Parent has a problem with me as coach (long)

Welcome to Discuss Fastpitch

Your FREE Account is waiting to the Best Softball Community on the Web.

Oct 4, 2018
4,611
113
Yikes. I think there's probably plenty of fault to go around.

The jerk dad and jerk daughter sound horrible. She must be a really good player to be allowed to stay.

The HC doesn't seem to know what he wants (other than "can't we all just get along"). The AC seems to not have your back.


Perhaps coaching isn't for you. I learned it wasn't for me. I loved it, but really disliked the parent aspect. They'll take any chance, any reason, any opportunity to put any and all blame on the one coach they like the least. And in many cases, that was me. I'm a bit gruff, expect the girls to not goof off, and was the one getting them to pay attention. I was also the one who told them why their daughter batted 10th, and gave them constructive criticism, exercises/drills to work on, etc.

So when the girl struck out for the 8th time that tournament, it was obviously my fault. When a girl ran through my sign and got thrown out, it was my fault. When their daughter didn't get to play SS every inning, that was my fault. And they talked behind my back, tried to sour others against me, etc. etc.

I simply felt life was too short for that shirt, so I don't coach. I miss parts of it, but overall I'm happier. And because I was a coach and the new coaches know that, they come to me with ideas and ask me questions. I'm the first they ask when they need more help with drill stations or BP. So I still feel a bit more plugged in than just a parent.

So perhaps coaching just isn't right for you and this team. Maybe it will be another day. In my case, the HC and other AC had my back 100%, they kicked a few families off the team, and they too took some crap. Your case sounds far worse than mine and I gave up coaching. Consider it -- at least where this team is concerned.
 
Jun 8, 2016
16,118
113
And they talked behind my back, tried to sour others against me, etc. etc.
This stuff I don't understand. How is that going to solve whatever problem the parent is having? If you think something a coach is doing is holding back your DD, go talk to him/her about it. Complaining about it to another parent would be akin to a student complaining to another student that my teaching of the material in a course they both take sucks...Which I am sure happens btw (shocker..I know), but at least they get to bitch about me to me (anonymously) in the end of the year teaching evaluations. Actually, now that I think about it, doing something like that for a TB coaching staff may not be a bad idea (aside for the fact that most coaches are volunteers..we will ignore that for a moment) ..Coach Jim is a nice guy but appears to once in a while post to some softball discussion group when he is supposed to be coaching 3rd base, etc., etc.

Edit: On second thought that probably is really bad idea..forget I even said it :LOL:
 
Last edited:
Jun 12, 2015
3,848
83
Perhaps coaching isn't for you. I learned it wasn't for me. I loved it, but really disliked the parent aspect. They'll take any chance, any reason, any opportunity to put any and all blame on the one coach they like the least. And in many cases, that was me. I'm a bit gruff, expect the girls to not goof off, and was the one getting them to pay attention. I was also the one who told them why their daughter batted 10th, and gave them constructive criticism, exercises/drills to work on, etc.

So when the girl struck out for the 8th time that tournament, it was obviously my fault. When a girl ran through my sign and got thrown out, it was my fault. When their daughter didn't get to play SS every inning, that was my fault. And they talked behind my back, tried to sour others against me, etc. etc.

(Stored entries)

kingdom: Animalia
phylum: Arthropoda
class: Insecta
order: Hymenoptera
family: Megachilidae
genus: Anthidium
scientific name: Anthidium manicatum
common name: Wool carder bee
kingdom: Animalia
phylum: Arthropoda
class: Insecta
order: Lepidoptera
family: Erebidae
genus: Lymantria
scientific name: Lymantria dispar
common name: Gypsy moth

--

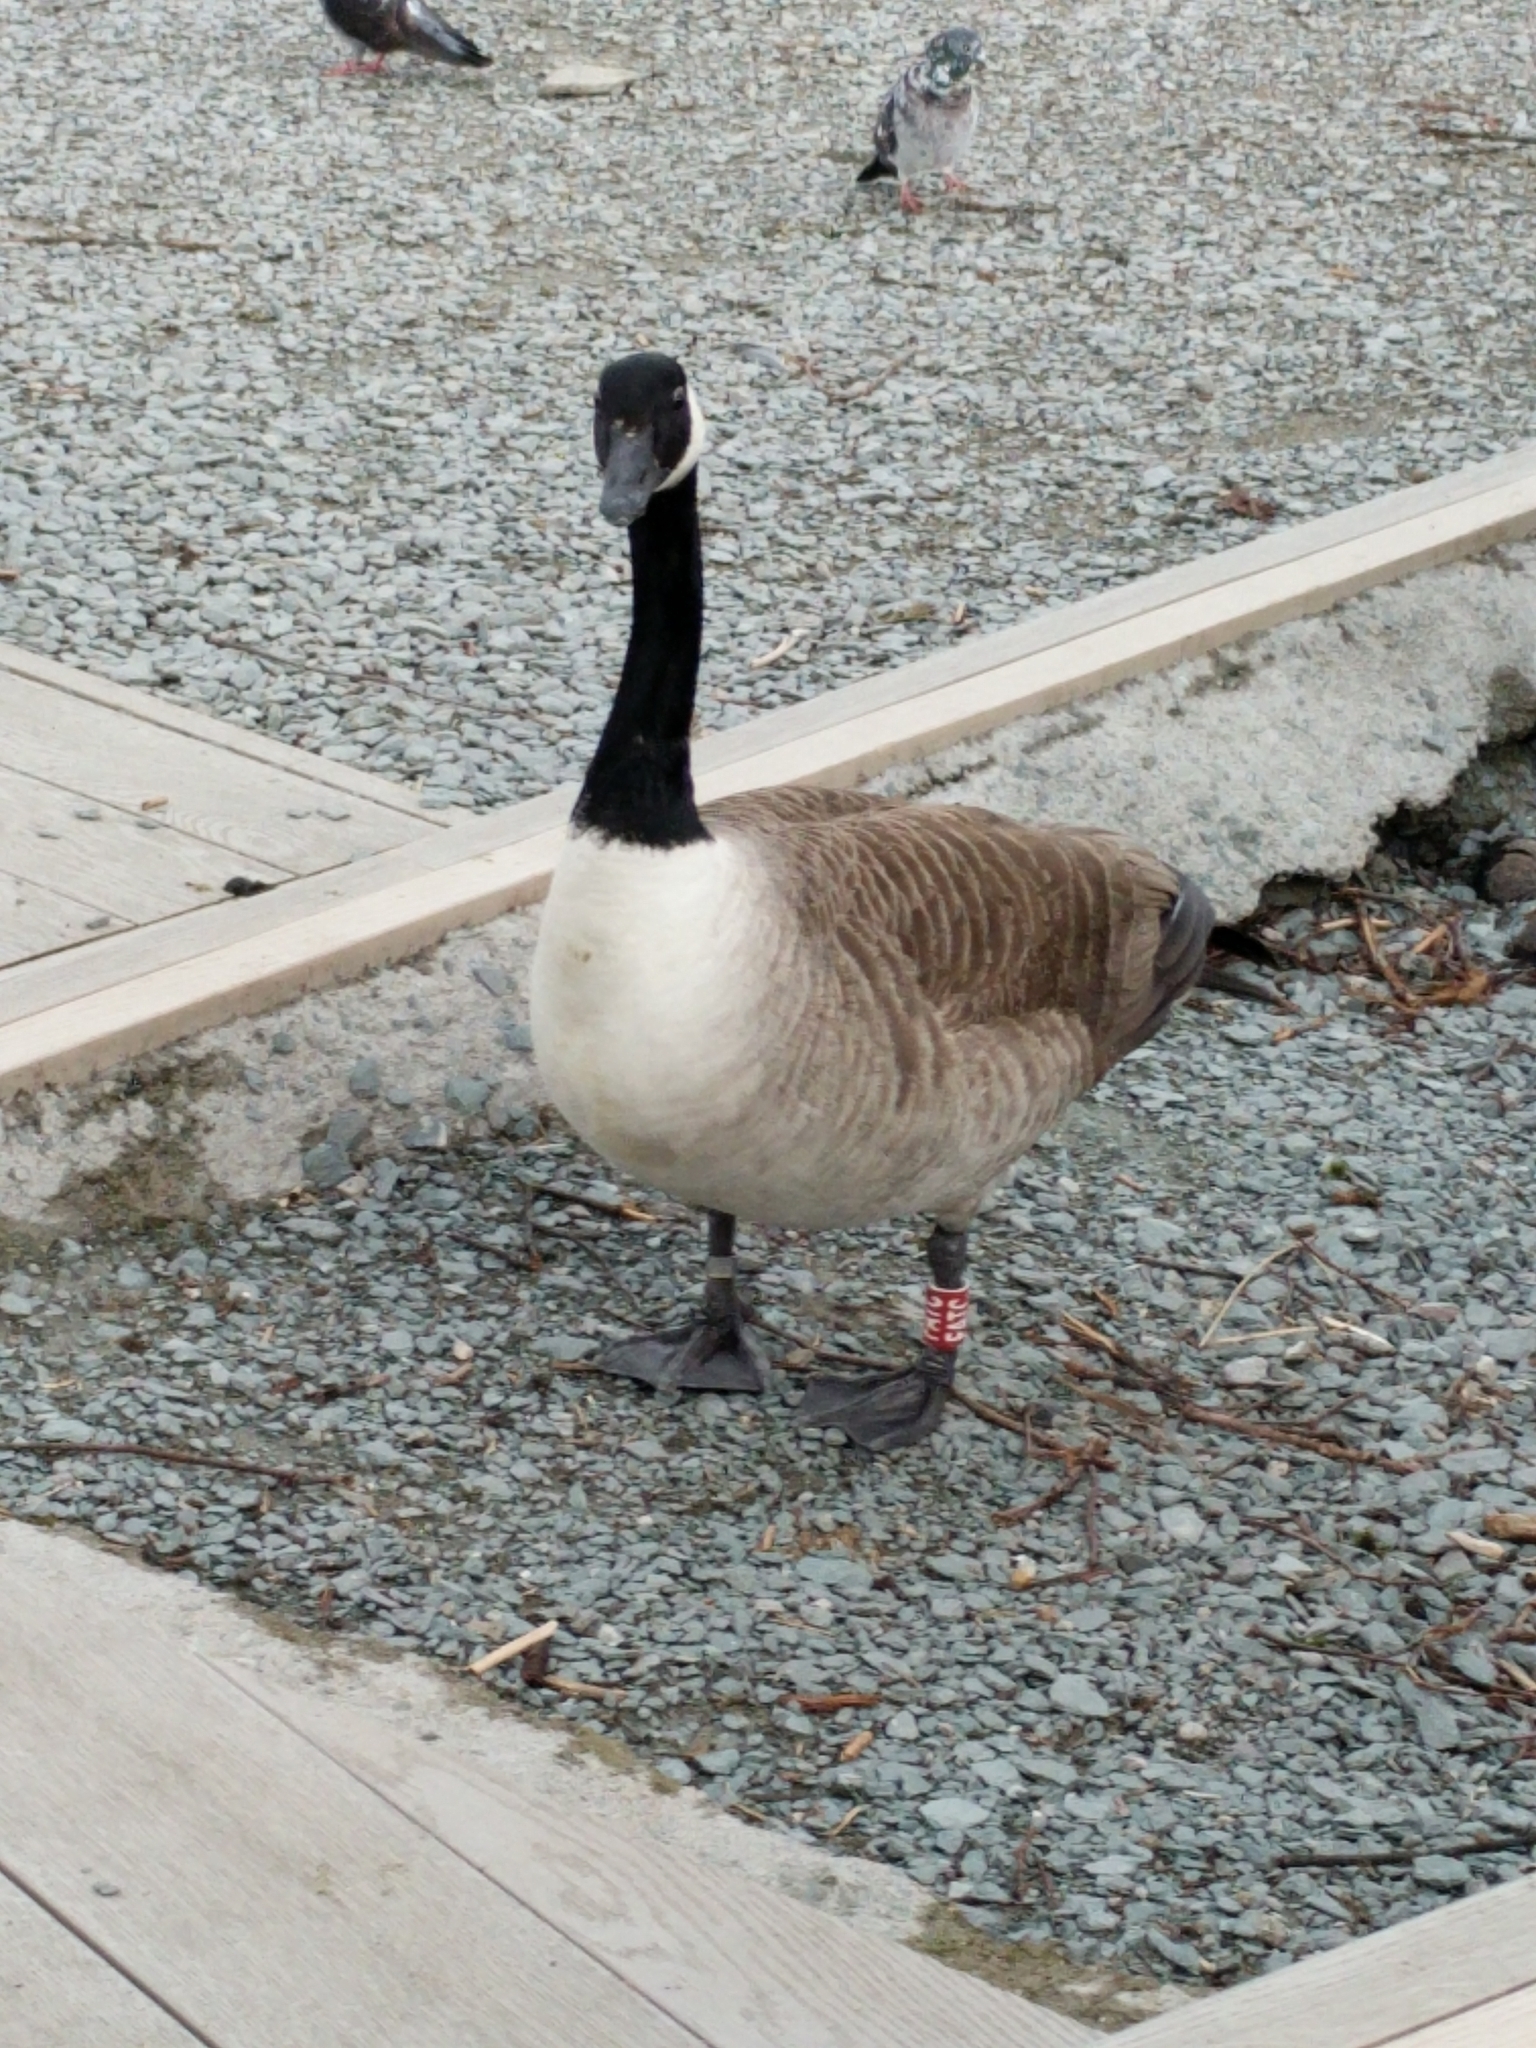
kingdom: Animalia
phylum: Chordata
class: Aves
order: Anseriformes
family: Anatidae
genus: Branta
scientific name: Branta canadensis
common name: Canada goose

» **WORK TO COMPLETE**: Write the next part of the softball forum thread about a parent's problem with a coach, picking up after its final sentence.

» **THE ANSWER**:
I simply felt life was too short for that shirt, so I don't coach. I miss parts of it, but overall I'm happier.

This sounds so much like my DH. He loved parts of it, the parts that involved the kids and the game. The rest was a bunch of crap. His first year head coaching the parents were actually pretty good. We didn't have many issues. But mostly everyone was ok. Last year was a nightmare and by the end he was done. I think he may get back into it at some point, though not with our kid. I think she's doing better without dad as a coach. 13 is not an easy age for that.
 
May 29, 2015
3,731
113
This sounds so much like my DH. He loved parts of it, the parts that involved the kids and the game. The rest was a bunch of crap. His first year head coaching the parents were actually pretty good. We didn't have many issues. But mostly everyone was ok. Last year was a nightmare and by the end he was done. I think he may get back into it at some point, though not with our kid. I think she's doing better without dad as a coach. 13 is not an easy age for that.

Sounds like he should become an umpire ... 🤗
 
Feb 27, 2019
137
28
Yikes. I think there's probably plenty of fault to go around.

The jerk dad and jerk daughter sound horrible. She must be a really good player to be allowed to stay.

The HC doesn't seem to know what he wants (other than "can't we all just get along"). The AC seems to not have your back.

Perhaps coaching isn't for you. I learned it wasn't for me. I loved it, but really disliked the parent aspect. They'll take any chance, any reason, any opportunity to put any and all blame on the one coach they like the least. And in many cases, that was me. I'm a bit gruff, expect the girls to not goof off, and was the one getting them to pay attention. I was also the one who told them why their daughter batted 10th, and gave them constructive criticism, exercises/drills to work on, etc.

So when the girl struck out for the 8th time that tournament, it was obviously my fault. When a girl ran through my sign and got thrown out, it was my fault. When their daughter didn't get to play SS every inning, that was my fault. And they talked behind my back, tried to sour others against me, etc. etc.

I simply felt life was too short for that shirt, so I don't coach. I miss parts of it, but overall I'm happier. And because I was a coach and the new coaches know that, they come to me with ideas and ask me questions. I'm the first they ask when they need more help with drill stations or BP. So I still feel a bit more plugged in than just a parent.

So perhaps coaching just isn't right for you and this team. Maybe it will be another day. In my case, the HC and other AC had my back 100%, they kicked a few families off the team, and they too took some crap. Your case sounds far worse than mine and I gave up coaching. Consider it -- at least where this team is concerned.


A lot of this is spot on and I am considering just what you said, and no she is not a star player in fact she has sat more than anyone on the team due to performance. HC really has a hard time being the bad guy (I'm speculating), and I think AC is potentially playing both sides or easily swayed.

I talked to my daughter and she thinks I wasn't mean at all, also she doesn't want to stay if this kid stays.

My plan is to inform HC that this will be her last chance or we are gone.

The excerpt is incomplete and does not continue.